Comparison of primer sets for amplification of major piroplasm surface protein (MPSP) antigen of Theileria orientalis
K Sudhakar Goud and K Vijayakumar
Theileria orientalis is a tick-born haemoprotozoan parasite distributed throughout the world. It causes significant economic losses to livestock industry, because no commercially effective medicines or vaccines are currently available for its control. Among the different molecular markers are used to study and characterise this parasite, major piroplasm surface protein (MPSP) gene is most commonly used and reliable marker to characterise this parasite. We compared the efficiency of two primer sets for diagnosis of Theileria orientalis in 32 cattle blood samples that were showing clinical signs suggestive of theileriosis.
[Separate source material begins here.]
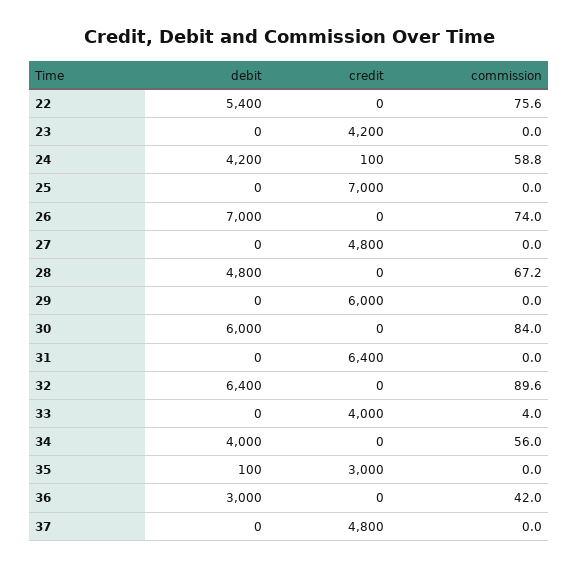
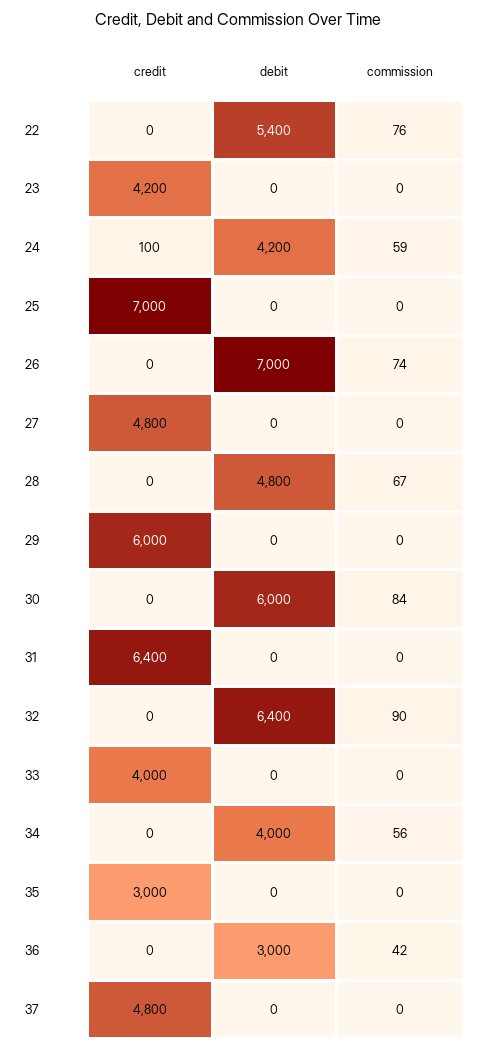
commission, 33: 4 -> 0
debit, 35: 100 -> 0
Light microscopic examination revealed twenty two cattle were positive for theileriosis. In PCR we used two primer sets that amplify the 32kDa major piroplasm surface protein (MPSP) antigen gene of T. orientalis. Polymerase chain reaction (PCR) based methods showed higher sensitivity in identifying positive cases than detected by light microscopy. Primer set 1 identified 23 cattle as positive, whereas primer set 2 identified all the 32 cattle examined as positive for T. orientalis. Our preliminary analysis concludes that PCR based method was more efficient in detecting oriental theileriosis in cattle and primer set 2 is the first choice for epidemiological studies of T. orientalis.